Una troupe televisiva russa, durante un sorvolo nella regione nell’area della Siberia, ha individuato un grosso cratere della profondità di circa 50 metri che, fino a non molto tempo prima, non era mai stato segnalato dai satelliti.

L’origine del cratere, finora ignota, sembra essere legata allo scoppio di una massiccia bolla di gas metano, che si è gonfiata dopo lo scioglimento del permafrost in Siberia, esplodendo e lasciando un grosso foro che si stima profondo 50 metri.
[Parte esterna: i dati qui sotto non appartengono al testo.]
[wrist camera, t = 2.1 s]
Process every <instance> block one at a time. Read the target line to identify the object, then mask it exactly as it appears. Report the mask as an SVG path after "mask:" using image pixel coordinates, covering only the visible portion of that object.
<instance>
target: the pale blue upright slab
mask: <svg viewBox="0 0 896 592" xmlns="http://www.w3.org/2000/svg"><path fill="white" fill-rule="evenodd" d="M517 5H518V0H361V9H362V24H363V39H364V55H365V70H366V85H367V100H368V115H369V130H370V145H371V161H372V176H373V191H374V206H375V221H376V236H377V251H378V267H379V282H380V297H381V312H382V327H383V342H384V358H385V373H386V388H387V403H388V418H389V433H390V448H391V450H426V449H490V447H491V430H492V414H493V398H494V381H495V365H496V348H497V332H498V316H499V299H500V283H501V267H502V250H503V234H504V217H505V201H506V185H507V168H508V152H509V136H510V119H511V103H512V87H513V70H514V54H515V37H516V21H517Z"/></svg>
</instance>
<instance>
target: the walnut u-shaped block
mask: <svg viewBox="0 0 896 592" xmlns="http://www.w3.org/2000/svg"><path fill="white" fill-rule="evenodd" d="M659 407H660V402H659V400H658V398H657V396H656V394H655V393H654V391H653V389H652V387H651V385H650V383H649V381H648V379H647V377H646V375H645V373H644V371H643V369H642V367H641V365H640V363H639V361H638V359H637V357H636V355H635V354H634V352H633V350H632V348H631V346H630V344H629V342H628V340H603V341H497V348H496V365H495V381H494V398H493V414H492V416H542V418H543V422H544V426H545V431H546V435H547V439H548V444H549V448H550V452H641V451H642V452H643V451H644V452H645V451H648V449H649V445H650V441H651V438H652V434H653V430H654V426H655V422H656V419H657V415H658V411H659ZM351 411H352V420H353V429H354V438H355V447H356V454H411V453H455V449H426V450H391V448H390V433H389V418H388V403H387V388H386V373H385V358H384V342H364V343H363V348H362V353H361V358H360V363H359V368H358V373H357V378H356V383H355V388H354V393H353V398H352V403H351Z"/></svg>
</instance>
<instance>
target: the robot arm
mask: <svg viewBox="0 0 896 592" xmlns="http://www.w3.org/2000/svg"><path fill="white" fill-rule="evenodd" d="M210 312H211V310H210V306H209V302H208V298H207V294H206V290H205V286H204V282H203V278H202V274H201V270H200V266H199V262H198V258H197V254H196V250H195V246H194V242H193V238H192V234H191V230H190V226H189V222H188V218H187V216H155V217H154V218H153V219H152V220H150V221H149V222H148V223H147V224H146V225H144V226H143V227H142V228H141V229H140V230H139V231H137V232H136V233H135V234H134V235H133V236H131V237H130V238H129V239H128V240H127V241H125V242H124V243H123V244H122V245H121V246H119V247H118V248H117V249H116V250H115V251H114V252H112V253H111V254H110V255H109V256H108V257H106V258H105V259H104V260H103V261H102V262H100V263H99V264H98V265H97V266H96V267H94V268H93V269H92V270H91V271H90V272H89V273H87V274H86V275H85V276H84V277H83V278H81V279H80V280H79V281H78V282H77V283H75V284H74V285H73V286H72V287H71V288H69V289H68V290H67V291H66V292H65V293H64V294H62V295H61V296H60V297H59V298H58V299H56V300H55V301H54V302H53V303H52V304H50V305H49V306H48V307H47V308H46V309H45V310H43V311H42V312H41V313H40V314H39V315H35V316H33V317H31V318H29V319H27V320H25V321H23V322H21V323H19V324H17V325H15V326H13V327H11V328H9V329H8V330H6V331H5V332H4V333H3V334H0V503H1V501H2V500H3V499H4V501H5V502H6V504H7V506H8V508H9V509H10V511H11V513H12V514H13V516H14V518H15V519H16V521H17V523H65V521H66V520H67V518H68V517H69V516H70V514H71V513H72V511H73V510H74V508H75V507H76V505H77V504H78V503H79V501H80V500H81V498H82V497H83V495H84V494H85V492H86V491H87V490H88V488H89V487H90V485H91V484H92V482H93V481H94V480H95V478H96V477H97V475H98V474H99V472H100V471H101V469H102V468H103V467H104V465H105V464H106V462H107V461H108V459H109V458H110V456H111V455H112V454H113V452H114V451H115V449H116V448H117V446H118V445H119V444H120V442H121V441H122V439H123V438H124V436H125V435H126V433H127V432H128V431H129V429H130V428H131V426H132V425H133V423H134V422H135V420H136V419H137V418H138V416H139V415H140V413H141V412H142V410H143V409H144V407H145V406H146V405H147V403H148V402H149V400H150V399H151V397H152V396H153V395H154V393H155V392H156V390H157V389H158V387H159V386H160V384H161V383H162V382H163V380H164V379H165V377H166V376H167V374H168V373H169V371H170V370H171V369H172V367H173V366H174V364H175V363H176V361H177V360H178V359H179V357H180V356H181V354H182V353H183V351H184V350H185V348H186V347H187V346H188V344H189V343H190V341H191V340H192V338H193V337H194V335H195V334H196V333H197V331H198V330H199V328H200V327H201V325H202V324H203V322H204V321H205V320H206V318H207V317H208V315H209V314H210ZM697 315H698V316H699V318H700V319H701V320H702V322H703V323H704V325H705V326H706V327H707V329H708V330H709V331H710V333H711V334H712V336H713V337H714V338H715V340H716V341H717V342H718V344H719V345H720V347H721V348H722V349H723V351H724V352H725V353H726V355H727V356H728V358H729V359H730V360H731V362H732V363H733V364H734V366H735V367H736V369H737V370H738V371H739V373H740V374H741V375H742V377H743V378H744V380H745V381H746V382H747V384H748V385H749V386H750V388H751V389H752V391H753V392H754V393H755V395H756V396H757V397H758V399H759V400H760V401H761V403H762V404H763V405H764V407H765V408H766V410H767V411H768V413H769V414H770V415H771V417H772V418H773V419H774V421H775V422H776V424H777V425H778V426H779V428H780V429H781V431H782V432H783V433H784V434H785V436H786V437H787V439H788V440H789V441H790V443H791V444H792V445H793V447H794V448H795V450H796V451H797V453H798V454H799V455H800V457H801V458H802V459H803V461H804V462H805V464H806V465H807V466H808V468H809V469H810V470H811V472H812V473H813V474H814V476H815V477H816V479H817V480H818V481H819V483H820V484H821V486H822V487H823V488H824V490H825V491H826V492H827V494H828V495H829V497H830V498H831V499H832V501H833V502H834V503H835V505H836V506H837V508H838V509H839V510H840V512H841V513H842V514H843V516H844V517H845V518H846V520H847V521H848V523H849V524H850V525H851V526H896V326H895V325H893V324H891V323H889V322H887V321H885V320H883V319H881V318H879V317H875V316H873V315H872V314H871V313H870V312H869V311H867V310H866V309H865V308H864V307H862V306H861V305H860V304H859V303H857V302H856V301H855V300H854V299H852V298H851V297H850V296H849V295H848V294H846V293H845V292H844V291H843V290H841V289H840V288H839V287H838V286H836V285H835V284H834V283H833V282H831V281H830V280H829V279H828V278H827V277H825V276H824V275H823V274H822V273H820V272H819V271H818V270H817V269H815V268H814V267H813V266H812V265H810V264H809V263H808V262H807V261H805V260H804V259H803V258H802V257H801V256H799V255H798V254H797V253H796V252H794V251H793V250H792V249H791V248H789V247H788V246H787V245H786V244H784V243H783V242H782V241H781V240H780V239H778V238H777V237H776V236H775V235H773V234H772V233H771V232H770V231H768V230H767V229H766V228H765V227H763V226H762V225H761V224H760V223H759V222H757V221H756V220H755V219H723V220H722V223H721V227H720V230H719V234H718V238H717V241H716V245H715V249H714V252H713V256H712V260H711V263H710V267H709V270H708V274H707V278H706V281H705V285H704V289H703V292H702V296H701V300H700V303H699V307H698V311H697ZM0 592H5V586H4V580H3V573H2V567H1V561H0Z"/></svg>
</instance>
In precedenza, nel 2014, un evento stranamente simile e inquietante era stato avvistato nella penisola di Yamal, nel nord-ovest del continente russo, dopo una serie di estati con altissimi livelli di caldo alquanto anomalo.

La teoria più accreditata, finora, è che l’esplosione possa essere il risultato dell’improvviso crollo dei rigonfiamenti della tundra, che si vengono a formare quando lo scioglimento del permafrost finisce per provocare un accumulo di metano – un gas serra 84 volte più potente dell’anidride carbonica – sotto la superficie dell’area dell’incidente.

Da diverso tempo, la zona artica sta subendo, in maniera repentina, un rapidissimo collasso del permafrost e, anche se la formazione di tali voragini è quasi sicuramente influenzata dai cambiamenti climatici, nessuno sta indagando su eventuali correlazioni che potrebbero dare il via a un circolo vizioso che rischia di rendere l’attuale crisi climatica globale ancora più grave e pericolosa.

Secondo alcuni studi, si calcola che ci siano oltre 7.000 sacche di gas sotto la penisola siberiana, che si sono espanse in questi ultimi anni, e che rischiano di detonare una volta che lo scioglimento del permafrost sarà irreversibile provocando anche il rilascio di depositi di metano nell’Artico, e un disastro ecologico dal quale non si potrà più tornare indietro.